3. Unlike bank funding, factoring is not a loan- it is an advance against receivables. Hence, a factoring facility while providing liquidity does not add to the debt of the company. SMEs with fully used bank funding and well leveraged may look at factoring as a viable option.
4. Bank finance is a funding only facility while Factoring offers collection services wherein the factor will collect on your behalf and also maintain the sales ledger leaving you to focus on your core activity.
Clearly, used smartly, Factoring offers several benefits for growing SMEs with increasing funding requirements but relatively weaker balance sheets and little collateral to pledge but relationship with good buyers.

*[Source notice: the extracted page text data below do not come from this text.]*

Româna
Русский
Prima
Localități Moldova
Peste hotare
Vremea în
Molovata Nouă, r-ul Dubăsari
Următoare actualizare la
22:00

In fact, it is most common to avail both bank finance and factoring together with debtors segregated. It must be pointed that double financing is not permitted and the same receivable cannot be used for availing finance from both a factoring company and a bank.
How to get started
Since factoring is focused on receivables, it is important for SMEs to discuss factoring with their buyers at the time of the purchase order contract. Convincing the buyer to agree to pay directly to the factor is often a challenge worth accepting for the growth of your company. Proper transaction documents like Purchase orders/invoices/ lorry receipt help in availing a sanction quickly. Well maintained ledgers are important -Factors will scrutinize your sales ledger and look for payment records/rejections/cheque returns etc. There are many intermediaries who can help you to put together an application. Bibby Financial Services India, SBI Global Factors, IFCI factors, India factors, Can bank Factors are the major factoring companies apart from HSBC and Standard chartered bank who have factoring divisions as well.
Conclusion
SMEs should choose the most appropriate funding options depending upon their need at that stage of their growth. Factoring – a relatively lesser known and under-utilized product is well suited for fast growing SMEs. An alternative source of flexible and non-collateralized funding option is very useful for SMEs. While factoring may be costlier than bank finance, the benefits may outweigh the cost. A factoring legislation is pending for clearance by the Indian parliament and has the potential to provide a major thrust to this product.